YOUR INSTRUCTIONS —
Summarize the book review below in two sentences.
*** Opening of EXTRACTED TEXT ***
Depression, War, and Cold War

Robert Higgs, Depression, War, and Cold War: Studies in Political Economy (New York: Oxford, 2006), 221 pp.

Robert Higgs, a Senior Fellow at the Independent Institute, is a depressing fellow. Not in person – Bob is animated, interesting, and challenging, and makes a wonderful dinner partner and conference participant. But the natural consequence of reading his work is profound depression. An economic historian, he excels at publicizing data other academics ignore. Through it we see why Thomas Jefferson presciently warned that the natural tendency of liberty is to give way.

Depressing though Higgs’s conclusions often are, understanding them is necessary for citizens to defend their freedom. Unfortunately, as is evident in Depression, War, and Cold War, the manifold deceptions and misperceptions common to the political marketplace invariably enhance the ability of public officials to expand their power at public expense.

Higgs’ latest effort is a collection of essays on the economics of war. Unsurprisingly, he finds that any conflict, whether hot or cold, puts economic liberty at risk. That, in turn, threatens personal freedom and economic prosperity.

Ever the controversialist, Higgs has been criticized by some for appearing to underestimate the foreign threats facing America. In response, Higgs writes:

"I do not now, and never did before, suppose the Soviet regime to have been a benign one in any respect. Ronald Reagan spoke a simple truth when he called it an “evil empire.” To recognize the nasty character of the Soviet regime, however, hardly settles where responsibility lay for the various dimensions of the Cold War, especially for the arms races that formed its core process, creating grave threats to humanity and causing technological and economic distortions that severely damaged the US economy and utterly doomed the backward, inherently ill-fated Soviet command economy. Moreover, if the Soviet government did the devil’s work, so, on many occasions, did the US government and its allies. Not the least of the self-damage was the transformation of the executive branch of the federal government into a secretive, highly discretionary, often ill-advised, and badly informed organization that was far too dedicated to attempting the futile task of running the whole world."

But the purpose of Depression, War, and Cold War is not to refight relative responsibility for one or another episode of the Cold War. Rather, it is to assess the economic behavior of government, and the economic consequences of that behavior, in conflict.

Higgs begins by challenging the conventional wisdom about the Great Depression: why it lasted so long, whether it ended during the war, and why prosperity returned when peace was restored. He focuses on private investment, which, he contends, explains the fortunes of the US economy.

Writes Higgs: “the economy remained in the Depression as late as 1940 because private investment had never recovered sufficiently after its collapse during the Great Contraction. During the war, private investment fell to much lower levels, and the federal government itself became the chief investor, directing investment into building up the nation’s capacity to produce munitions. After the war ended, private investment, for the first time since the 1920s, rose to, and remained at, levels sufficient to create a prosperous and normally growing economy.”
*** Close of EXTRACTED TEXT ***
*** Opening of DATA TO EXAMINE ***
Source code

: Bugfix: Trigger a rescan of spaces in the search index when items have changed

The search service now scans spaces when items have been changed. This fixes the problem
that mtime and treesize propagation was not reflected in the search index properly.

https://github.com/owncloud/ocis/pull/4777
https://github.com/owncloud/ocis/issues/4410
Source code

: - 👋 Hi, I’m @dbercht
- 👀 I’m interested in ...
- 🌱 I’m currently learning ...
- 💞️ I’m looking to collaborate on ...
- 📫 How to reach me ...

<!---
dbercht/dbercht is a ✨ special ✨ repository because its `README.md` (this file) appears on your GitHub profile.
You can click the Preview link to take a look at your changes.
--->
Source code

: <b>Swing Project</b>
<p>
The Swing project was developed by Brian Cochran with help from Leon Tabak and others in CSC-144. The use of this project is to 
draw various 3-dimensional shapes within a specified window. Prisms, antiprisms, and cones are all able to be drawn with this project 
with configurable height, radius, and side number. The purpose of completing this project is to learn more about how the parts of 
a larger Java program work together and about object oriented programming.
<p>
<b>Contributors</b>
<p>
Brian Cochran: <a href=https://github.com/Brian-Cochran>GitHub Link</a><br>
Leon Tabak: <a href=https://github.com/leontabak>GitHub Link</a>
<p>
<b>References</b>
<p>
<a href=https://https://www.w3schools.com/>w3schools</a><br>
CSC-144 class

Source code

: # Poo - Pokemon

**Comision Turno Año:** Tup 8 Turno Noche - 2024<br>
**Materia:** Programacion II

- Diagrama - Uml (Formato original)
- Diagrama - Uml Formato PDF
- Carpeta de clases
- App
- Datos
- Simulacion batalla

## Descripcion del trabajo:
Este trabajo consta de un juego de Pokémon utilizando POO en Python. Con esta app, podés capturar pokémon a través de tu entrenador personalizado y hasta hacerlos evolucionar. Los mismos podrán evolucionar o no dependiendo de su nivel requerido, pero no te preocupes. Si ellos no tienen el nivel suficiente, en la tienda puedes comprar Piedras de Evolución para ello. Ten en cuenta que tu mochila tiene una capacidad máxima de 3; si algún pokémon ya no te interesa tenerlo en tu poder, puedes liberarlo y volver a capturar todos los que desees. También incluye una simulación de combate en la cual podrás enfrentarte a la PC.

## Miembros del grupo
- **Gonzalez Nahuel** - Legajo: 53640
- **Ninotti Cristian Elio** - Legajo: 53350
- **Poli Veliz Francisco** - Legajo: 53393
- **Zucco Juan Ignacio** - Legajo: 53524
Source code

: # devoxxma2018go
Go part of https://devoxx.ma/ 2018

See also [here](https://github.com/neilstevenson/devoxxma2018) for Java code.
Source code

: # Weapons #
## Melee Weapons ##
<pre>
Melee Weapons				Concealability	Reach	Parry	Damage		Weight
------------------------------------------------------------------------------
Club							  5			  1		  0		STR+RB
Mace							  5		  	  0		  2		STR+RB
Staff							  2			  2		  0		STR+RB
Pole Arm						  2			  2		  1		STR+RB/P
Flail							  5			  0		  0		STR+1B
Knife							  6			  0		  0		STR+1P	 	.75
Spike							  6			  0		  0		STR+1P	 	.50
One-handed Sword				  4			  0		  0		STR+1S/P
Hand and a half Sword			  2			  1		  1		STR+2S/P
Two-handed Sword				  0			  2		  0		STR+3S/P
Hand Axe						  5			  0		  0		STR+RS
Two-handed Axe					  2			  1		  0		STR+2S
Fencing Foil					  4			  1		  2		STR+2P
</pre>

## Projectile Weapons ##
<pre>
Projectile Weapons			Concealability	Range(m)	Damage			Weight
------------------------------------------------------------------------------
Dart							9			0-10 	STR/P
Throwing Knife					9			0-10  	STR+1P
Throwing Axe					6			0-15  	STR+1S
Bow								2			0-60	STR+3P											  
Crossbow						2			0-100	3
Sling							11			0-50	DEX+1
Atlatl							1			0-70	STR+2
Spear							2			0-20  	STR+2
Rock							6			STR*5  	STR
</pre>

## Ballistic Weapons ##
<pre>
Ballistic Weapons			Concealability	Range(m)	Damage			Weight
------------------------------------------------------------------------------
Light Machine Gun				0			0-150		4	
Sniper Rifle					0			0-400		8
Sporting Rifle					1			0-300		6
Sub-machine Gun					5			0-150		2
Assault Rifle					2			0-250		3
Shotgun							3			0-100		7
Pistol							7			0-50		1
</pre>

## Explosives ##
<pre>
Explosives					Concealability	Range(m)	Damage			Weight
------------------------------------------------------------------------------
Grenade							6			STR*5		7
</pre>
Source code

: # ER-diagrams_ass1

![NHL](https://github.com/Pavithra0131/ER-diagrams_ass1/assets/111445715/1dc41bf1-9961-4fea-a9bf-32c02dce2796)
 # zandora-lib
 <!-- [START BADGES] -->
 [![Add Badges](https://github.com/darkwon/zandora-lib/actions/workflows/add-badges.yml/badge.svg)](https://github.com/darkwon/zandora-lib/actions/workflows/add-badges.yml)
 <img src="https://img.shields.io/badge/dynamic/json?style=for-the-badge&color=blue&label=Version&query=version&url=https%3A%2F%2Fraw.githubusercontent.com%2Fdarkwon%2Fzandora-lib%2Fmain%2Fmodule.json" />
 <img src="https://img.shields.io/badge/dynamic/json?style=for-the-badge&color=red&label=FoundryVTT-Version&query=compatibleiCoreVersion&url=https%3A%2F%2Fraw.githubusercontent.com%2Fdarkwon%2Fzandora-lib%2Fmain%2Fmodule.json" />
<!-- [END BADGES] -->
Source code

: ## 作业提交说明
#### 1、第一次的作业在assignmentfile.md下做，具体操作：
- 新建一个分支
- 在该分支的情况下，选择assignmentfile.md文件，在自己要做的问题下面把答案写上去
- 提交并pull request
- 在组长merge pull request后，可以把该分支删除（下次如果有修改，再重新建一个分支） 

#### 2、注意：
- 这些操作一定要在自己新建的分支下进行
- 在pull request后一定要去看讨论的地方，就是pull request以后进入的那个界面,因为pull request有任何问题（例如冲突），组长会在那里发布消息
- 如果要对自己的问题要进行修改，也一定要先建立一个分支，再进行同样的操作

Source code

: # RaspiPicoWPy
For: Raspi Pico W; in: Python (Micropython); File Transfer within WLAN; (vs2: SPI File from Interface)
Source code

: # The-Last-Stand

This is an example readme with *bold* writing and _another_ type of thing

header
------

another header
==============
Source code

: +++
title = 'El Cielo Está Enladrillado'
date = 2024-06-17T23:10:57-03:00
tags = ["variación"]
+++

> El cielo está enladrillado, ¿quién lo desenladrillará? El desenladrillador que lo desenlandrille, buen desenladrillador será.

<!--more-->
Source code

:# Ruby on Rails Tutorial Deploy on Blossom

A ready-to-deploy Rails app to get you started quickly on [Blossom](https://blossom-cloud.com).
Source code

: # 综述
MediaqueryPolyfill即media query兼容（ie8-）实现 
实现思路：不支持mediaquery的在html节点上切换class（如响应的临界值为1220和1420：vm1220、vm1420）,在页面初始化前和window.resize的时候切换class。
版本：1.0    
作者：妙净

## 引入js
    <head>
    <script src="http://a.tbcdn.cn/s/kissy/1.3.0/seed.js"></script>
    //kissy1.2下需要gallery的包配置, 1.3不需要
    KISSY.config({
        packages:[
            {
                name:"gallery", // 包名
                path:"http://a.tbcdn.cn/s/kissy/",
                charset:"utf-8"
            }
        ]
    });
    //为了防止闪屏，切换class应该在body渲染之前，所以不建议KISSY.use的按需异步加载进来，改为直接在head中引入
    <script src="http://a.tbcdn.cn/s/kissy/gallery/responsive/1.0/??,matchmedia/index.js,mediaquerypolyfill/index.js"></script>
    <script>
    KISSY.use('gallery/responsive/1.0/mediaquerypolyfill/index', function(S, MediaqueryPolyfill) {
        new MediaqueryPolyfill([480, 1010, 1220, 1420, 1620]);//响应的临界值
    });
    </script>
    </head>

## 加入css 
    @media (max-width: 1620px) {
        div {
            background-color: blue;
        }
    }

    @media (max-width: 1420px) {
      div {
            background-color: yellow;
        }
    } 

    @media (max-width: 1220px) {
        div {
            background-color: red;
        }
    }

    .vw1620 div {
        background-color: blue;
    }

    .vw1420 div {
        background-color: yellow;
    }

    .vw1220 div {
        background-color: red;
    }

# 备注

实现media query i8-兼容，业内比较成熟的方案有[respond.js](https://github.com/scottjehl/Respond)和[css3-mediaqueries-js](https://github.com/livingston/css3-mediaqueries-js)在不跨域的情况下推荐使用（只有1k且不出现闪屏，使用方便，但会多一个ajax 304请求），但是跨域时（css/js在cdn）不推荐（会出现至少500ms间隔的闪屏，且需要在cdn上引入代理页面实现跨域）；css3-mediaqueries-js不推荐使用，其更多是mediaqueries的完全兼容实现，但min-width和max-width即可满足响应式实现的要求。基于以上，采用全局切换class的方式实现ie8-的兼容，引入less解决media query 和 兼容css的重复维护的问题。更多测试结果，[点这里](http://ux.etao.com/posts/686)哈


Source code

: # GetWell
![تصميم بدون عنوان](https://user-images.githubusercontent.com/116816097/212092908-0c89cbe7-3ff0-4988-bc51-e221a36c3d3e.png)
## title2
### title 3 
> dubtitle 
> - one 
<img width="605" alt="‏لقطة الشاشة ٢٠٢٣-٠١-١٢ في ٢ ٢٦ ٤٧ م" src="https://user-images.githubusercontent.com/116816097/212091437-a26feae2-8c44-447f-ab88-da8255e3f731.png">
*** Close of DATA TO EXAMINE ***
TASK SOLUTION —
The review describes Robert Higgs's Depression, War, and Cold War as a collection of essays on the economics of war, which finds that any conflict, hot or cold, puts economic liberty at risk and so threatens personal freedom and prosperity. Challenging conventional wisdom about the Great Depression, Higgs argues that the economy stayed depressed as late as 1940 because private investment had not recovered, that the federal government became the chief investor during the war, and that prosperity returned after the war when private investment rose to sufficient levels.